Frankétienne, de son vrai nom Jean-Pierre Basilic Dantor Franck Étienne d’Argent, était l’un des plus grands intellectuels et artistes qu’Haïti ait jamais connus. Né en 1936 à Ravine Sèche, près de Jérémie, il s’est imposé comme un écrivain, poète, dramaturge, peintre, chanteur et enseignant, dont la voix a profondément marqué la littérature haïtienne et francophone.
Véritable monument vivant jusqu’à sa disparition, Frankétienne est considéré comme le père de la littérature créole moderne, mais aussi comme un penseur visionnaire qui a su capter l’âme tourmentée et lumineuse du peuple haïtien.
Un pionnier de l’écriture en créole
Dans un pays où le français était longtemps considéré comme la seule langue de la culture écrite, Frankétienne a brisé les barrières. Il a été le premier à publier un roman entièrement en créole : “Dezafi” (1975). Cette œuvre révolutionnaire a marqué un tournant historique, valorisant le créole comme langue de réflexion, de création et de combat.
Le spiralisme : une esthétique du chaos
Frankétienne est également le fondateur du mouvement littéraire et artistique appelé le spiralisme, un courant qui cherche à représenter la complexité du monde à travers des formes en spirale, symbole du mouvement, de l’énergie, du désordre vivant.
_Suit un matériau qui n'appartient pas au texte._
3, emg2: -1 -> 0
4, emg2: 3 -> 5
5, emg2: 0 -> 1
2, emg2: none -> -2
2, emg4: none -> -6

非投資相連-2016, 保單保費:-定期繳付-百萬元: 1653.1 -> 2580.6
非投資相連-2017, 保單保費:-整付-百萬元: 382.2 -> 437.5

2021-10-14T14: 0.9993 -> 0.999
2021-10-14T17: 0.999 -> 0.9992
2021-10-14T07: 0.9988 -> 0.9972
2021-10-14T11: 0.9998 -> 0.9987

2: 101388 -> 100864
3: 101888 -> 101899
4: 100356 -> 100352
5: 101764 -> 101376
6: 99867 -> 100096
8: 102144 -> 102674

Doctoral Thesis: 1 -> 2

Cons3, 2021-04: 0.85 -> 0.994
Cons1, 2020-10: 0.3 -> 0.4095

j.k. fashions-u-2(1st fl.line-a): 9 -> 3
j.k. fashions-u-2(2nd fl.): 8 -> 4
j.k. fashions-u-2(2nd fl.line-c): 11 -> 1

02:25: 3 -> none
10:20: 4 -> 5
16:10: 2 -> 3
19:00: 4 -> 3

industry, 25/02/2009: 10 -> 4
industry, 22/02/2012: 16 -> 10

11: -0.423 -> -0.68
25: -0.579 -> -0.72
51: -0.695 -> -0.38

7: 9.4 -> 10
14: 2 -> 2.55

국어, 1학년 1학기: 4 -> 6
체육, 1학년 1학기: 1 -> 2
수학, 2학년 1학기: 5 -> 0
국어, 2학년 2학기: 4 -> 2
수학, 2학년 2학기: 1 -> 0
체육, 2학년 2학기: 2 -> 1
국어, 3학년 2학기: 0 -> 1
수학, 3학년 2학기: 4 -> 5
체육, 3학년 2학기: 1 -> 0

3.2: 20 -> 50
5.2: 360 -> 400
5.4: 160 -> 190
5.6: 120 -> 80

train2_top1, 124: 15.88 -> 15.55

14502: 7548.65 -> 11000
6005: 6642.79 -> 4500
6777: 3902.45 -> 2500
Pour lui, Haïti n’était pas seulement une réalité sociale ou politique, mais une spirale d’émotions, de douleurs, de révoltes et d’espoirs. Il traduisait ce tumulte dans ses romans, ses poèmes, ses pièces de théâtre et ses toiles peintes.
Un homme de parole et d’engagement
Profondément engagé dans la société haïtienne, Frankétienne utilisait l’art comme une arme contre l’injustice, la misère, l’ignorance et la dictature. Il n’a jamais cessé de défendre la dignité humaine, la liberté d’expression et la richesse de l’identité haïtienne.
Son œuvre est à la fois littéraire et politique, poétique et prophétique. Elle donne la parole aux oubliés, aux zombifiés, aux opprimés. Elle interroge le pouvoir, les traditions, la modernité, l’absurde, la mort et la résurrection.
Un héritage indélébile
Frankétienne a laissé derrière lui plus d’une cinquantaine de livres, des centaines de tableaux, des pièces de théâtre jouées à travers le monde, et des générations entières d’élèves et de lecteurs profondément marqués par sa pensée.
Nommé Artiste de l’UNESCO pour la paix en 2010, il était reconnu internationalement pour son talent exceptionnel et son rôle de pont culturel entre Haïti et le monde.
Frankétienne n’était pas seulement un écrivain haïtien. Il était une voix mondiale, une force créative qui a su transformer le chaos en art, la douleur en beauté, le cri en chant. Il a mis sa vie au service de la parole libre, de la culture vivante, de l’âme haïtienne.
Aujourd’hui encore, son nom résonne comme un symbole de résistance, de génie et de fierté nationale.
Frankétienne n’est pas mort. Il vit dans chaque mot qui éclaire, dans chaque esprit qui résiste.